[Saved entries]
- Opening Delimiter -

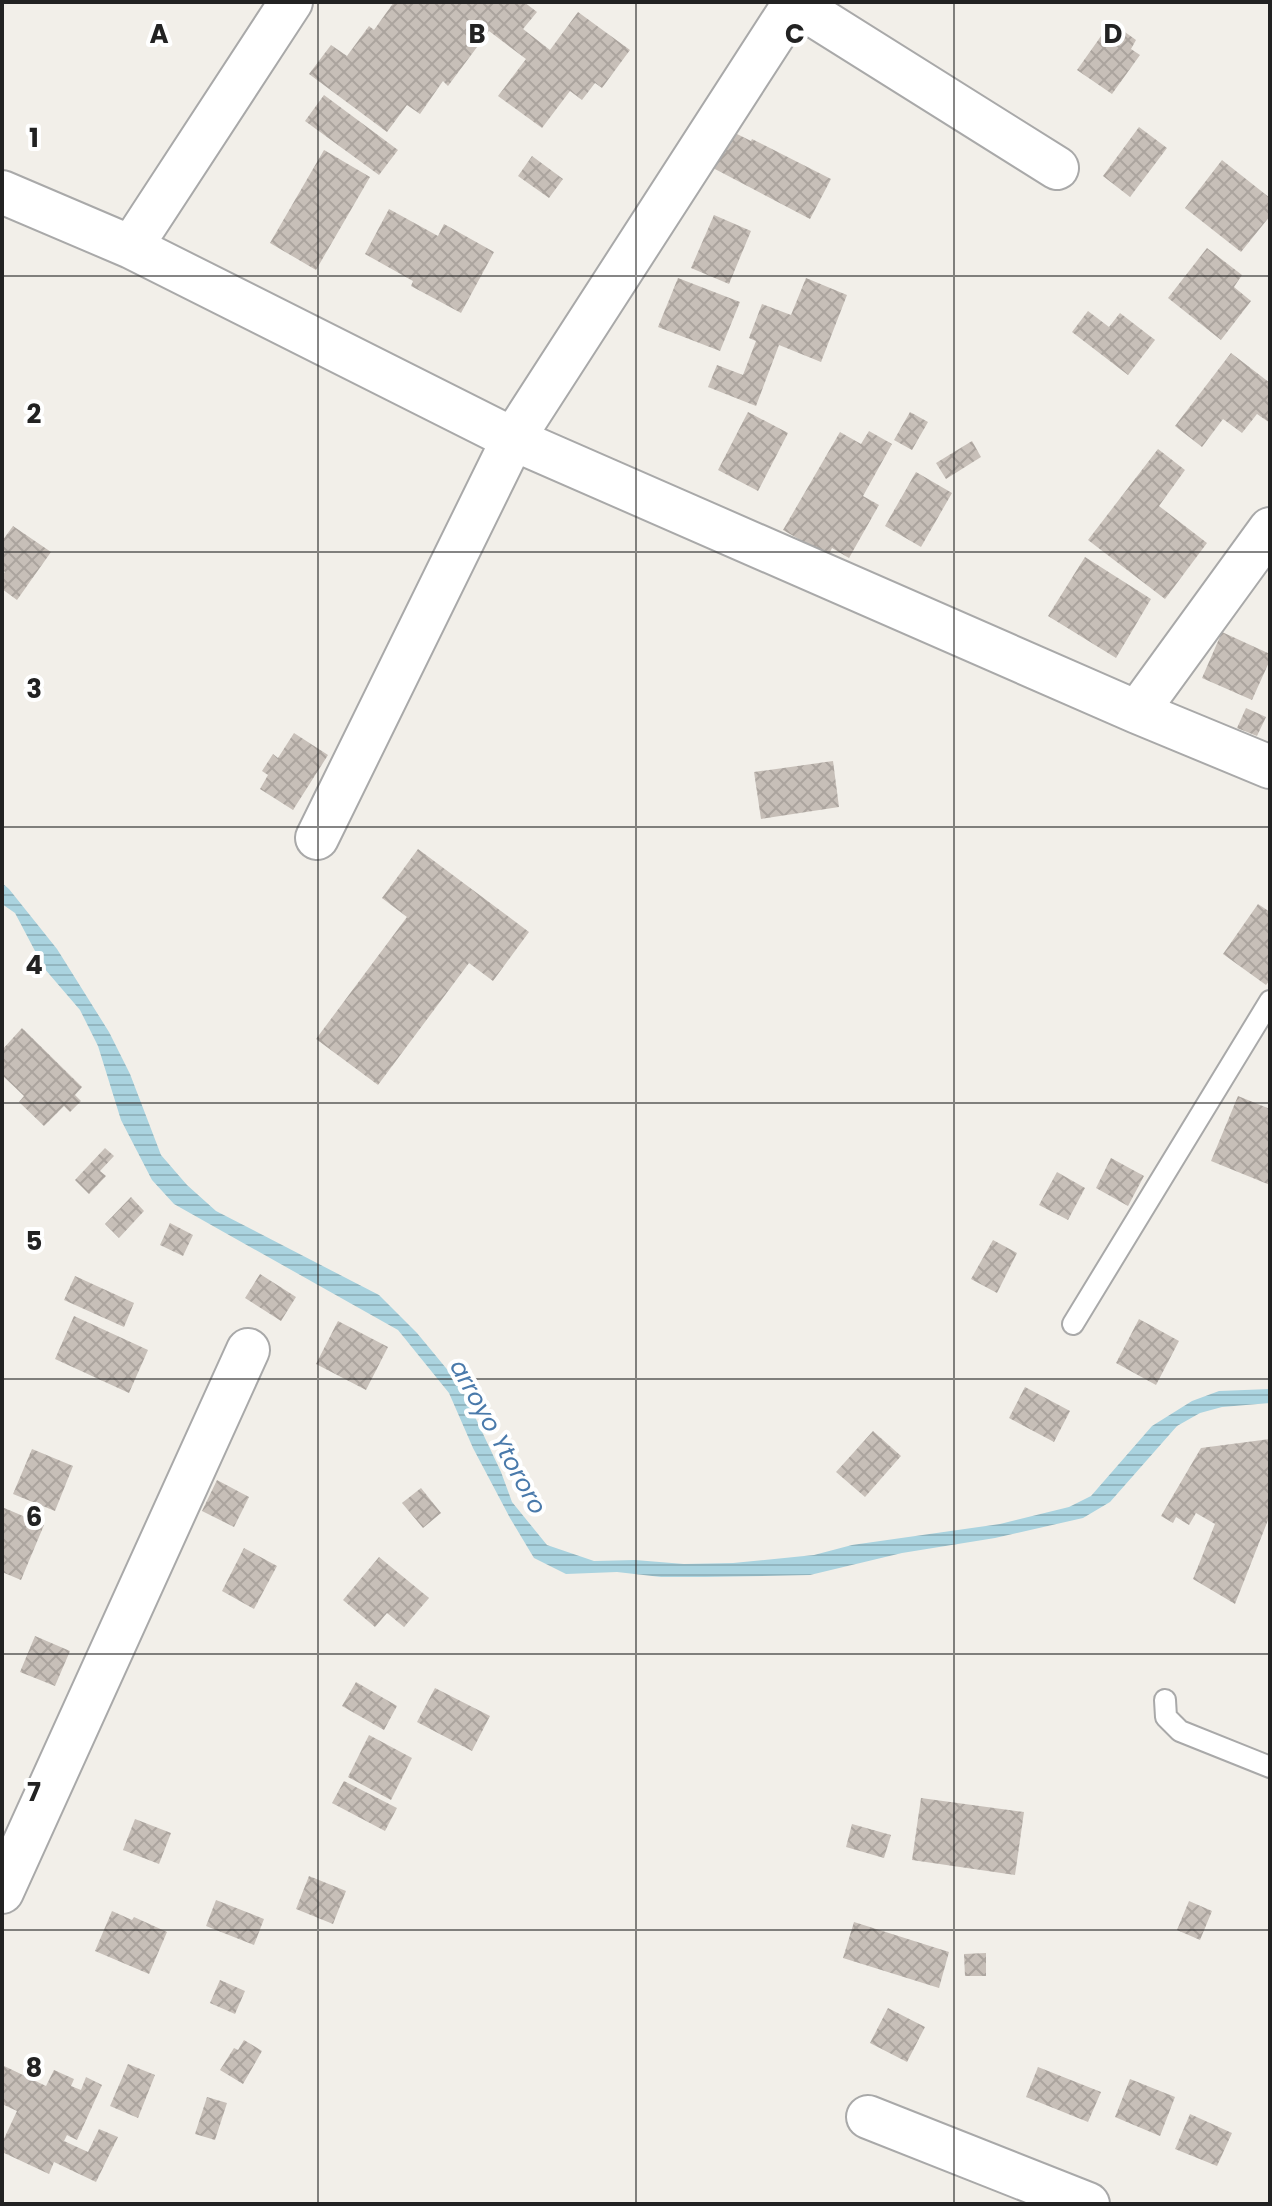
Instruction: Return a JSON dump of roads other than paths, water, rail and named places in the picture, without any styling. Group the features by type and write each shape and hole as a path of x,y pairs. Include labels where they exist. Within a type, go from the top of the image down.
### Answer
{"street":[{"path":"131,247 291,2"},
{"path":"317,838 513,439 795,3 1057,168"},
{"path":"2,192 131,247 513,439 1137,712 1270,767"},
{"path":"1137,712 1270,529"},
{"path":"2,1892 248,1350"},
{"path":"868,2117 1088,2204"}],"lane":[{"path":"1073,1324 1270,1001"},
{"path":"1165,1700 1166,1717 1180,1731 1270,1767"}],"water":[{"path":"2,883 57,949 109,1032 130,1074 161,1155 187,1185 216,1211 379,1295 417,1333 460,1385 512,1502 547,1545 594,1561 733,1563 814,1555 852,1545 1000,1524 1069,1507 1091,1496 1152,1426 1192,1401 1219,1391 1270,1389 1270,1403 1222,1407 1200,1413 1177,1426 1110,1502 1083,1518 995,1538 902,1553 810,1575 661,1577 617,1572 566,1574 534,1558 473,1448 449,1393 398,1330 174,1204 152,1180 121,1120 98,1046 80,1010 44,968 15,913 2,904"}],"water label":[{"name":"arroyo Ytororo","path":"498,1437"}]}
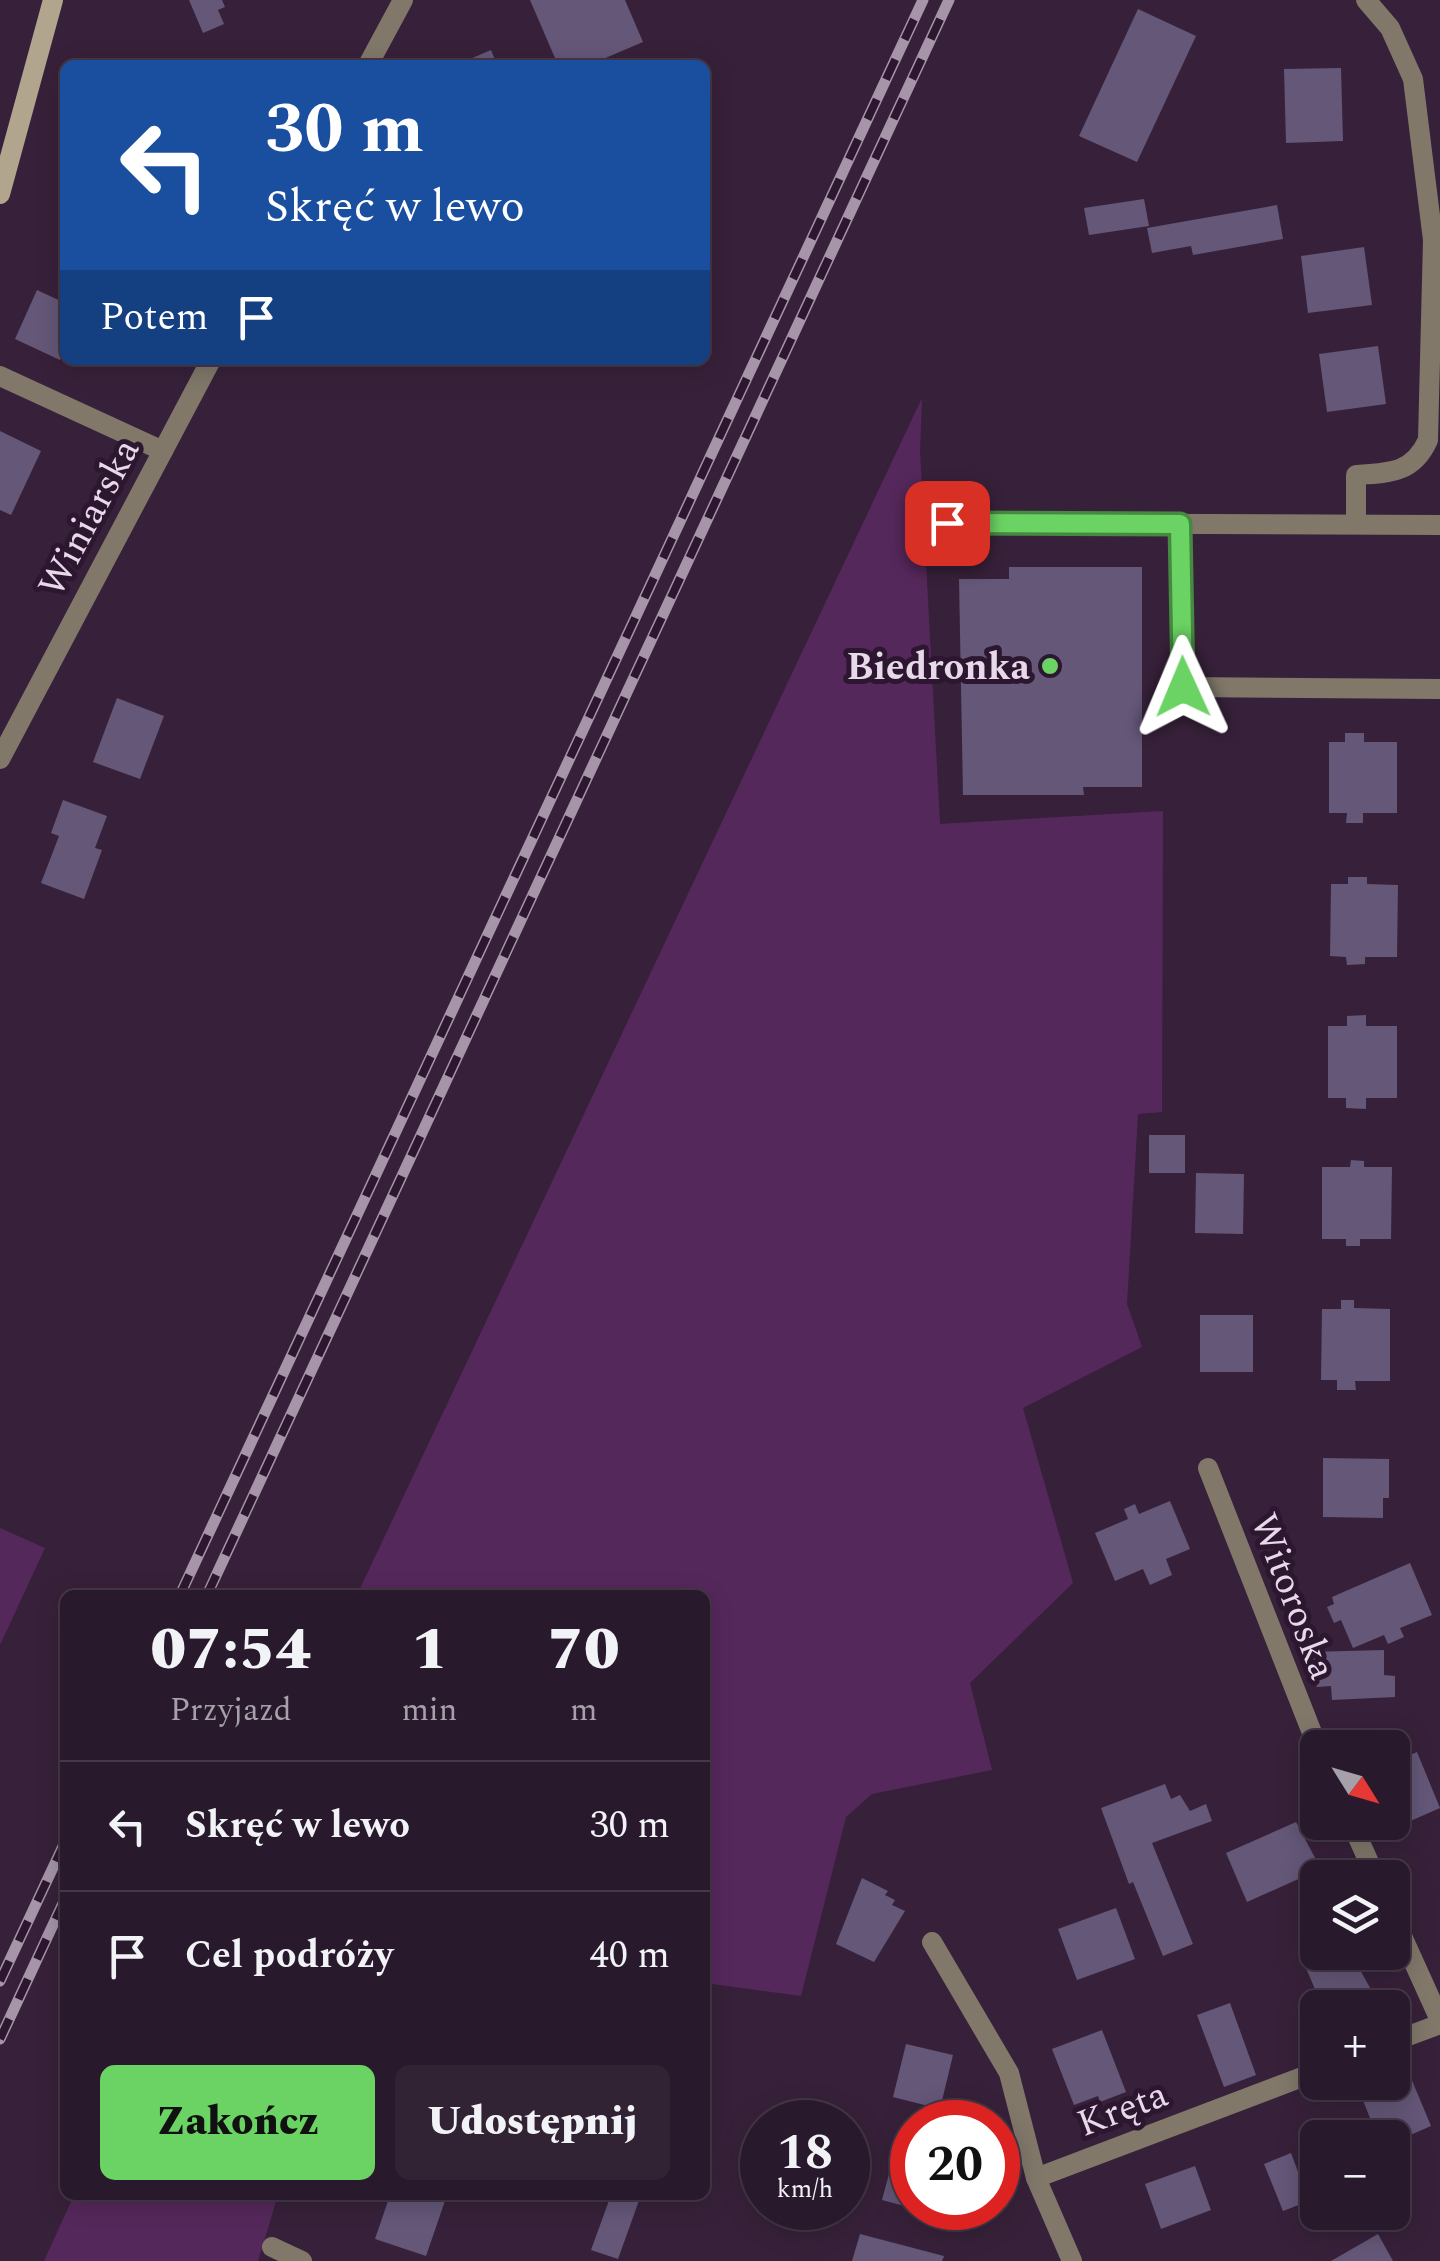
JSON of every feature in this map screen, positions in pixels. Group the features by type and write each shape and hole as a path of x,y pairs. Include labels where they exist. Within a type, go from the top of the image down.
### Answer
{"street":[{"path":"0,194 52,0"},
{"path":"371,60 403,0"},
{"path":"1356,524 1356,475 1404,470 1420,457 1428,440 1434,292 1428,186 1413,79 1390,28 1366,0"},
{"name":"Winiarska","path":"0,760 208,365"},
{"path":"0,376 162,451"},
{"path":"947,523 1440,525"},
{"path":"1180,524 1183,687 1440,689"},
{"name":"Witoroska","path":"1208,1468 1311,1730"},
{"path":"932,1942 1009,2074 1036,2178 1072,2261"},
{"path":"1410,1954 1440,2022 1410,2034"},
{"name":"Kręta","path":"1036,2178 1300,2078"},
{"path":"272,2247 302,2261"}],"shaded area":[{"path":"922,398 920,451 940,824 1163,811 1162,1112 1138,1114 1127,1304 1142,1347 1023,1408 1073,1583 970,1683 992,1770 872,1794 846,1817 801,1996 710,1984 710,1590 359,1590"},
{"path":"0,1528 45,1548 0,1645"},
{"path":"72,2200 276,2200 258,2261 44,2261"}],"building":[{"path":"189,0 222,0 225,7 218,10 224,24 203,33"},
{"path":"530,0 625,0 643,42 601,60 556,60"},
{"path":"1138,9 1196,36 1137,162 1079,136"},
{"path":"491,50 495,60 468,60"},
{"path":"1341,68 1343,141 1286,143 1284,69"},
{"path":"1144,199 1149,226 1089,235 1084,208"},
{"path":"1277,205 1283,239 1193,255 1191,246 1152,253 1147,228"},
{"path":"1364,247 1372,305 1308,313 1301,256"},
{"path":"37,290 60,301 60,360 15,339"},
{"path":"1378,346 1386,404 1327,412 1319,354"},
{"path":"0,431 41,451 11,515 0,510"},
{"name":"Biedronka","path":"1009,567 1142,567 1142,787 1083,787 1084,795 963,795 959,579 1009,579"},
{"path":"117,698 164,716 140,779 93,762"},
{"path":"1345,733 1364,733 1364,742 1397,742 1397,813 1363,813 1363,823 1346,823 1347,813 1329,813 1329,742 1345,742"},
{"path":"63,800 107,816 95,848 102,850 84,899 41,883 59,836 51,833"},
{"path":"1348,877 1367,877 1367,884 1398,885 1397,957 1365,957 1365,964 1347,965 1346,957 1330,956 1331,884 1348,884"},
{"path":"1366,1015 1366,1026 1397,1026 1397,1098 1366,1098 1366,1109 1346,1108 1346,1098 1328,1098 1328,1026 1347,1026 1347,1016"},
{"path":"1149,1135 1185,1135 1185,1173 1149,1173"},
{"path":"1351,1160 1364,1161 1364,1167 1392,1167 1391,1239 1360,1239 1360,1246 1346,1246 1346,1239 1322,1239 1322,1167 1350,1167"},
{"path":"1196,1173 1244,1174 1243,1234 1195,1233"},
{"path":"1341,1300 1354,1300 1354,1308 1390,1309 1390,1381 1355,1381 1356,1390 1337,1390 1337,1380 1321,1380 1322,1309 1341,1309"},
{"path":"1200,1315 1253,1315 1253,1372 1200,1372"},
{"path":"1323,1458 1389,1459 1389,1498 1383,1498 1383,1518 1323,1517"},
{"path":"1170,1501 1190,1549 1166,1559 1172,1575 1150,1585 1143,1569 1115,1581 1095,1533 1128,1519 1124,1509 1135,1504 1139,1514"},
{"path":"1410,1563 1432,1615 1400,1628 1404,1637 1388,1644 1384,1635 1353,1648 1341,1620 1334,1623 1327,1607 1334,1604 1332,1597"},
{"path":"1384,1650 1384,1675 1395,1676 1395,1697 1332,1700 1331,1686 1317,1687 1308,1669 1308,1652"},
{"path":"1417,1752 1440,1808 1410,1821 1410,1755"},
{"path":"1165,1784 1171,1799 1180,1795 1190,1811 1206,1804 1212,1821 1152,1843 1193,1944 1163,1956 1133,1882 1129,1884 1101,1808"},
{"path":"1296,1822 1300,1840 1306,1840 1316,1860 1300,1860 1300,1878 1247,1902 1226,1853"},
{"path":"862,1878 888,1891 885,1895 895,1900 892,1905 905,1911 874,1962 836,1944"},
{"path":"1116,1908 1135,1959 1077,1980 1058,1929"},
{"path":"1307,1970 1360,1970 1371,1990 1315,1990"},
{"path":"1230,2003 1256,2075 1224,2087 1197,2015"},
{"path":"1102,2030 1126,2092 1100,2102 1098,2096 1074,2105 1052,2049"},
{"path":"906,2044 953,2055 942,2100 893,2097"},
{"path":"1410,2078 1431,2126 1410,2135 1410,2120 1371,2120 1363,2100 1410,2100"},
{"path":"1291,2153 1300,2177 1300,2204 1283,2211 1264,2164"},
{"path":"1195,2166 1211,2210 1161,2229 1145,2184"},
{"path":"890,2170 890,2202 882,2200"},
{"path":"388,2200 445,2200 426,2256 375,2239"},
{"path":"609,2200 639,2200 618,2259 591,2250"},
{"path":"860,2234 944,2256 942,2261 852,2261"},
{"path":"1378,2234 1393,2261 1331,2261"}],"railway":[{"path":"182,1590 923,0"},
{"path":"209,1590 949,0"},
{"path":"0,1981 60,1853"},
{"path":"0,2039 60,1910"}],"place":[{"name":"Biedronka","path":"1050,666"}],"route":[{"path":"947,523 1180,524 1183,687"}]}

- Closing Delimiter -

ACTIVITY: When you transcribe these entries, keep every word exact and drop the pictures.

RESPONSE AREA:
Instruction: Return a JSON dump of roads other than paths, water, rail and named places in the picture, without any styling. Group the features by type and write each shape and hole as a path of x,y pairs. Include labels where they exist. Within a type, go from the top of the image down.
### Answer
{"street":[{"path":"131,247 291,2"},
{"path":"317,838 513,439 795,3 1057,168"},
{"path":"2,192 131,247 513,439 1137,712 1270,767"},
{"path":"1137,712 1270,529"},
{"path":"2,1892 248,1350"},
{"path":"868,2117 1088,2204"}],"lane":[{"path":"1073,1324 1270,1001"},
{"path":"1165,1700 1166,1717 1180,1731 1270,1767"}],"water":[{"path":"2,883 57,949 109,1032 130,1074 161,1155 187,1185 216,1211 379,1295 417,1333 460,1385 512,1502 547,1545 594,1561 733,1563 814,1555 852,1545 1000,1524 1069,1507 1091,1496 1152,1426 1192,1401 1219,1391 1270,1389 1270,1403 1222,1407 1200,1413 1177,1426 1110,1502 1083,1518 995,1538 902,1553 810,1575 661,1577 617,1572 566,1574 534,1558 473,1448 449,1393 398,1330 174,1204 152,1180 121,1120 98,1046 80,1010 44,968 15,913 2,904"}],"water label":[{"name":"arroyo Ytororo","path":"498,1437"}]}
JSON of every feature in this map screen, positions in pixels. Group the features by type and write each shape and hole as a path of x,y pairs. Include labels where they exist. Within a type, go from the top of the image down.
### Answer
{"street":[{"path":"0,194 52,0"},
{"path":"371,60 403,0"},
{"path":"1356,524 1356,475 1404,470 1420,457 1428,440 1434,292 1428,186 1413,79 1390,28 1366,0"},
{"name":"Winiarska","path":"0,760 208,365"},
{"path":"0,376 162,451"},
{"path":"947,523 1440,525"},
{"path":"1180,524 1183,687 1440,689"},
{"name":"Witoroska","path":"1208,1468 1311,1730"},
{"path":"932,1942 1009,2074 1036,2178 1072,2261"},
{"path":"1410,1954 1440,2022 1410,2034"},
{"name":"Kręta","path":"1036,2178 1300,2078"},
{"path":"272,2247 302,2261"}],"shaded area":[{"path":"922,398 920,451 940,824 1163,811 1162,1112 1138,1114 1127,1304 1142,1347 1023,1408 1073,1583 970,1683 992,1770 872,1794 846,1817 801,1996 710,1984 710,1590 359,1590"},
{"path":"0,1528 45,1548 0,1645"},
{"path":"72,2200 276,2200 258,2261 44,2261"}],"building":[{"path":"189,0 222,0 225,7 218,10 224,24 203,33"},
{"path":"530,0 625,0 643,42 601,60 556,60"},
{"path":"1138,9 1196,36 1137,162 1079,136"},
{"path":"491,50 495,60 468,60"},
{"path":"1341,68 1343,141 1286,143 1284,69"},
{"path":"1144,199 1149,226 1089,235 1084,208"},
{"path":"1277,205 1283,239 1193,255 1191,246 1152,253 1147,228"},
{"path":"1364,247 1372,305 1308,313 1301,256"},
{"path":"37,290 60,301 60,360 15,339"},
{"path":"1378,346 1386,404 1327,412 1319,354"},
{"path":"0,431 41,451 11,515 0,510"},
{"name":"Biedronka","path":"1009,567 1142,567 1142,787 1083,787 1084,795 963,795 959,579 1009,579"},
{"path":"117,698 164,716 140,779 93,762"},
{"path":"1345,733 1364,733 1364,742 1397,742 1397,813 1363,813 1363,823 1346,823 1347,813 1329,813 1329,742 1345,742"},
{"path":"63,800 107,816 95,848 102,850 84,899 41,883 59,836 51,833"},
{"path":"1348,877 1367,877 1367,884 1398,885 1397,957 1365,957 1365,964 1347,965 1346,957 1330,956 1331,884 1348,884"},
{"path":"1366,1015 1366,1026 1397,1026 1397,1098 1366,1098 1366,1109 1346,1108 1346,1098 1328,1098 1328,1026 1347,1026 1347,1016"},
{"path":"1149,1135 1185,1135 1185,1173 1149,1173"},
{"path":"1351,1160 1364,1161 1364,1167 1392,1167 1391,1239 1360,1239 1360,1246 1346,1246 1346,1239 1322,1239 1322,1167 1350,1167"},
{"path":"1196,1173 1244,1174 1243,1234 1195,1233"},
{"path":"1341,1300 1354,1300 1354,1308 1390,1309 1390,1381 1355,1381 1356,1390 1337,1390 1337,1380 1321,1380 1322,1309 1341,1309"},
{"path":"1200,1315 1253,1315 1253,1372 1200,1372"},
{"path":"1323,1458 1389,1459 1389,1498 1383,1498 1383,1518 1323,1517"},
{"path":"1170,1501 1190,1549 1166,1559 1172,1575 1150,1585 1143,1569 1115,1581 1095,1533 1128,1519 1124,1509 1135,1504 1139,1514"},
{"path":"1410,1563 1432,1615 1400,1628 1404,1637 1388,1644 1384,1635 1353,1648 1341,1620 1334,1623 1327,1607 1334,1604 1332,1597"},
{"path":"1384,1650 1384,1675 1395,1676 1395,1697 1332,1700 1331,1686 1317,1687 1308,1669 1308,1652"},
{"path":"1417,1752 1440,1808 1410,1821 1410,1755"},
{"path":"1165,1784 1171,1799 1180,1795 1190,1811 1206,1804 1212,1821 1152,1843 1193,1944 1163,1956 1133,1882 1129,1884 1101,1808"},
{"path":"1296,1822 1300,1840 1306,1840 1316,1860 1300,1860 1300,1878 1247,1902 1226,1853"},
{"path":"862,1878 888,1891 885,1895 895,1900 892,1905 905,1911 874,1962 836,1944"},
{"path":"1116,1908 1135,1959 1077,1980 1058,1929"},
{"path":"1307,1970 1360,1970 1371,1990 1315,1990"},
{"path":"1230,2003 1256,2075 1224,2087 1197,2015"},
{"path":"1102,2030 1126,2092 1100,2102 1098,2096 1074,2105 1052,2049"},
{"path":"906,2044 953,2055 942,2100 893,2097"},
{"path":"1410,2078 1431,2126 1410,2135 1410,2120 1371,2120 1363,2100 1410,2100"},
{"path":"1291,2153 1300,2177 1300,2204 1283,2211 1264,2164"},
{"path":"1195,2166 1211,2210 1161,2229 1145,2184"},
{"path":"890,2170 890,2202 882,2200"},
{"path":"388,2200 445,2200 426,2256 375,2239"},
{"path":"609,2200 639,2200 618,2259 591,2250"},
{"path":"860,2234 944,2256 942,2261 852,2261"},
{"path":"1378,2234 1393,2261 1331,2261"}],"railway":[{"path":"182,1590 923,0"},
{"path":"209,1590 949,0"},
{"path":"0,1981 60,1853"},
{"path":"0,2039 60,1910"}],"place":[{"name":"Biedronka","path":"1050,666"}],"route":[{"path":"947,523 1180,524 1183,687"}]}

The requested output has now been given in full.